O novo livro de Lejeune Mirhan – “Iraque: Cronologia de uma ocupação (2002-2007)”, Apparte Editora, Campinas, 2020 – vai além do saudável sentimento anti-imperialista e democrático, que, hoje, é inseparável da verdade.
Pois estamos em uma época na qual alguém que tentar alcançar a verdade que não seja através do ângulo da soberania das nações e da liberdade dos povos, chegará inevitavelmente a conclusões errôneas, mentirosas, e, evidentemente, reacionárias.
Lejeune Mirhan tem a vantagem de não ser um autor “acadêmico” – trata-se de um homem que colocou sua formação intelectual a serviço da vida. Daí o caráter vivo de seus textos sobre o Iraque.
Aqueles que são um pouco mais velhos lembram-se daquela tragédia, no início da década de 90, quando o socialismo era derrubado na União Soviética e no Leste Europeu – e o primeiro Bush pretendia estabelecer o que chamava de “nova ordem mundial”, isto é, o poder absoluto e sem contestação dos monopólios e cartéis imperialistas, sobretudo os norte-americanos.
Os acontecimentos no Iraque e no Kuwait, que culminaram com a primeira invasão americana do Golfo, foram, independente das avaliações políticas conjunturais, a mais eloquente demonstração de que o mundo não se conformaria com aquele poder despótico totalitário, proposto – ou imposto – por George H. Bush.
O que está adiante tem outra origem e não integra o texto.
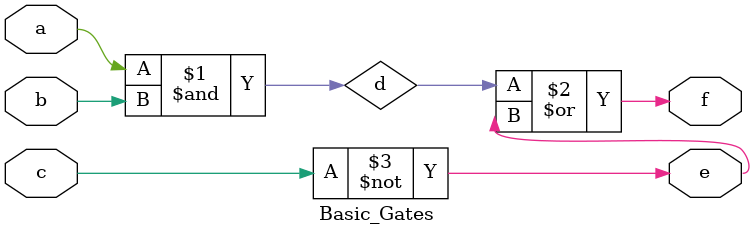
<source format=v>
`timescale 1ns / 1ps

module Basic_Gates(a, b, c, e, f);

  input a, b, c;
  output e, f;
  wire d;

  and g1(d, a, b);
  not g2(e, c);
  or g3(f, d, e);

endmodule

</source>
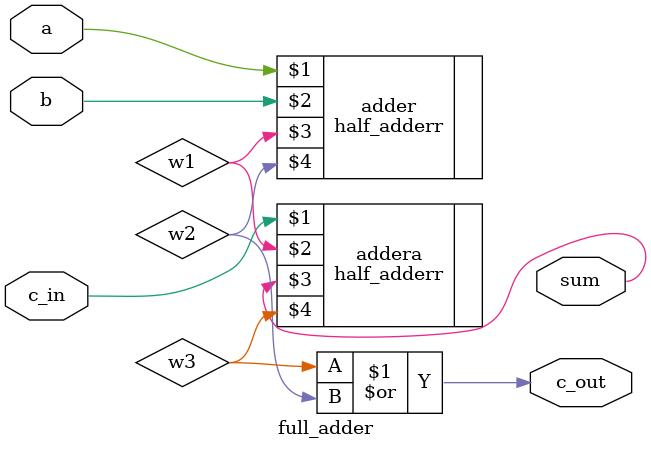
<source format=v>
`timescale 1ns / 1ps


module full_adder(
    input c_in,
    input a,
    input b,
    output sum,
    output c_out
    );
    
    wire w1, w2, w3;
    half_adderr adder(a, b, w1, w2);
    half_adderr addera(c_in, w1, sum, w3);
    
    or orgate(c_out, w3, w2);
    
endmodule

</source>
Naquele momento, o imperialismo preferiu, mesmo, não arriscar a tentativa de ocupar Bagdá – e suspendeu as ações armadas pouco depois da fronteira.
Seguiu-se longo bloqueio, com milhões de crianças iraquianas mortas por falta de medicamentos – e impedidas até de usar lápis na escola, pois sua importação foi proibida, sob o pretexto de que o grafite podia ser utilizado em usinas nucleares…
Entretanto, o Iraque, sob o presidente Saddam Hussein e o Partido Baath, desenvolvera amplos serviços, públicos e gratuitos, de educação, assim como de saúde, comunicações, transportes – e, como pressuposto para o desenvolvimento, antes de tudo, nacionalizara seu petróleo.
A agressão imperialista, que voltou a tomar a forma de invasão bélica em 2003, era contra esse país – e esse exemplo, para os árabes e para a Humanidade.
Hoje, que a farsa das “armas de destruição em massa” é admitida até por filmes de Hollywood (veja-se, por exemplo, “Zona Verde”, de Paul Greengrass, com Matt Damon, de 2010), é mais fácil perceber o caráter da invasão norte-americana.
Mas não foi assim tão fácil, seja em 1991, seja em 2003, seja durante os 12 anos de bloqueio ao Iraque. O que houve de equívocos, inclusive de gente que se dizia muito progressista, sobre aquele país, e, especialmente, sobre Saddam Hussein, constitui um inventário de indignidades.
Essa luta política está diretamente refletida no livro de Lejeune Mirhan – não apenas na segunda parte, formada por textos escritos no calor da hora, mas na primeira, onde faz uma abordagem sucinta, mas clara e empenhada, da história do Iraque.
Em seu interessante prefácio, Nathaniel Braia, autor de “O Apartheid de Israel – Racismo, Agressão e Usurpação: os Focos do Conflito Atual” (Alfa Omega, 2002) – e editor internacional da Hora do Povo -, lembra bastante bem as páginas em que Lejeune Mirhan aborda o assassinato de Saddam Hussein como das mais emocionantes do livro.
Com efeito, o assassinato de Saddam definiu, para sempre, e para todo o mundo, o que eram os seus assassinos.
Nunca – pelo menos não na era da TV – se viu uma farsa tão grotesca, encenada como julgamento. A própria execução de Saddam foi algo que projetou a figura do homem assassinado como um gigante moral, diante de pequenos ratos, que não lhe deixaram nem completar as suas orações.
Na trajetória de Saddam e do Iraque houve erros? Houve descaminhos?
Como Lejeune Mirhan aponta, com certeza.
Mas são os erros e os descaminhos de um povo que tenta se libertar para construir a felicidade coletiva.
Resta dizer que nada do que aconteceu está – ou foi – perdido.
Pelo contrário, a experiência dos povos foi acrescida de mais conhecimento – e de heróis que lhes servirão de guia.
Os cristãos não consideram que a crucificação de Jesus foi o fim da doutrina de Cristo. Pelo contrário, consideram o martírio do Gólgota como um início – e não como um fim.
Por que, então, a derrota temporária no Iraque seria um fim para as aspirações de liberdade e independência nacional?
Não foi, como mostraram os anos posteriores.
Porém, leitor, estamos nos antecipando – melhor ler, sobre isso, o livro de Lejeune Mirhan: “Iraque: Cronologia de uma ocupação (2002-2007)”.